● **Data shown**
* * * * * * * * *
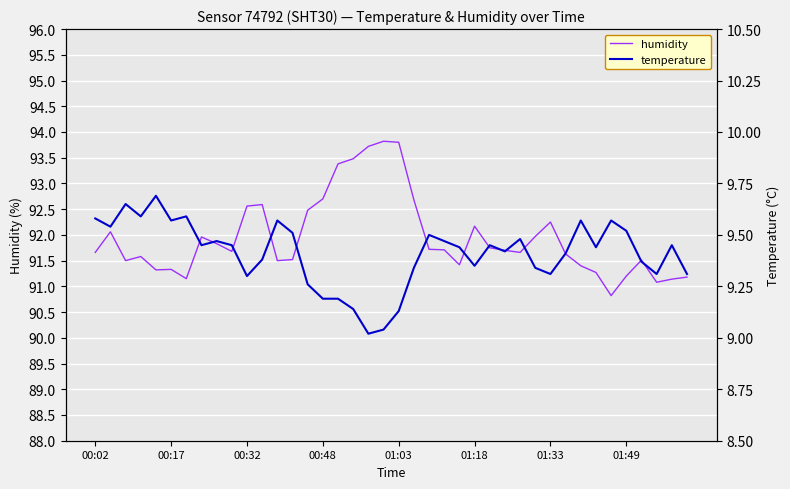

What is the minimum value for humidity?

90.8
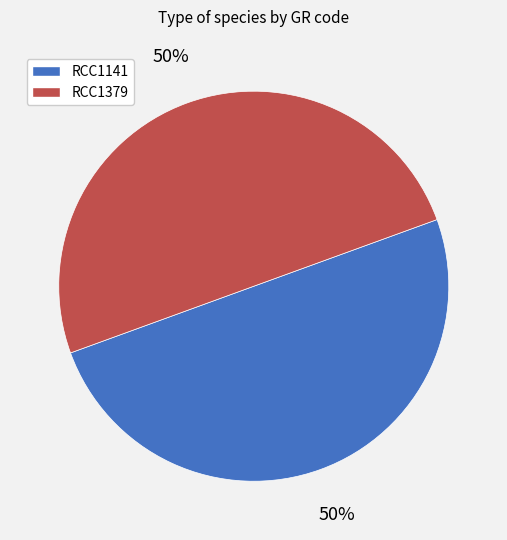

Count the number of slices in the pie.

2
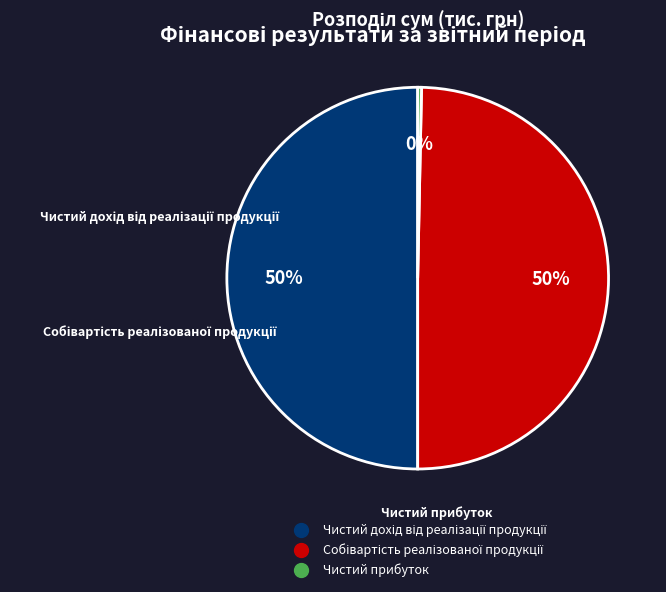

Does Чистий прибуток account for over 50% of the chart?

No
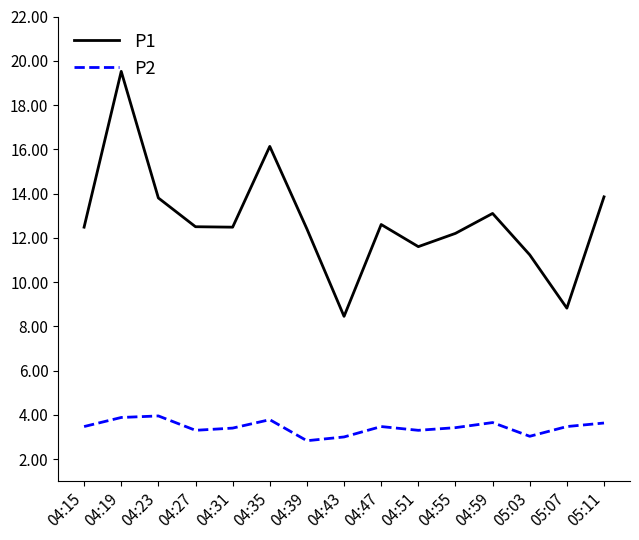

What are all the series names shown in the legend?

P1, P2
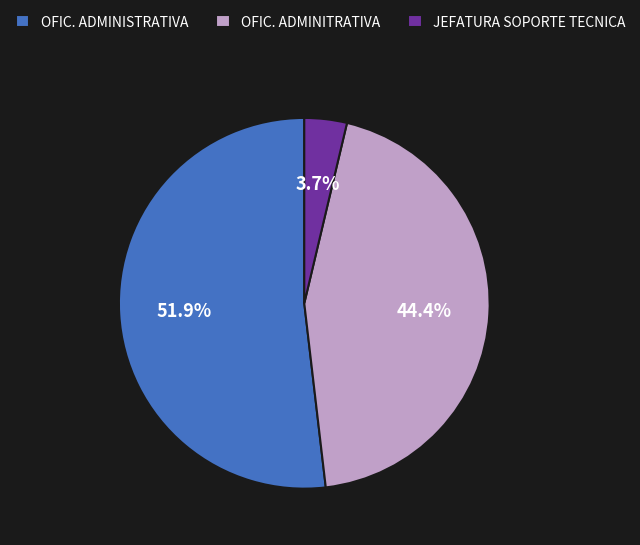

Approximately how many times larger is the value at OFIC. ADMINITRATIVA compared to JEFATURA SOPORTE TECNICA?

12.0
* * * * * * * * *
● **Your instructions**
Can you swap "value" for "reading" in every one of the records above and write them out again, changing nothing else and leaving the pictures out?

● **Answer section**
What is the minimum reading for humidity?

90.8

Count the number of slices in the pie.

2

Does Чистий прибуток account for over 50% of the chart?

No

What are all the series names shown in the legend?

P1, P2

Approximately how many times larger is the reading at OFIC. ADMINITRATIVA compared to JEFATURA SOPORTE TECNICA?

12.0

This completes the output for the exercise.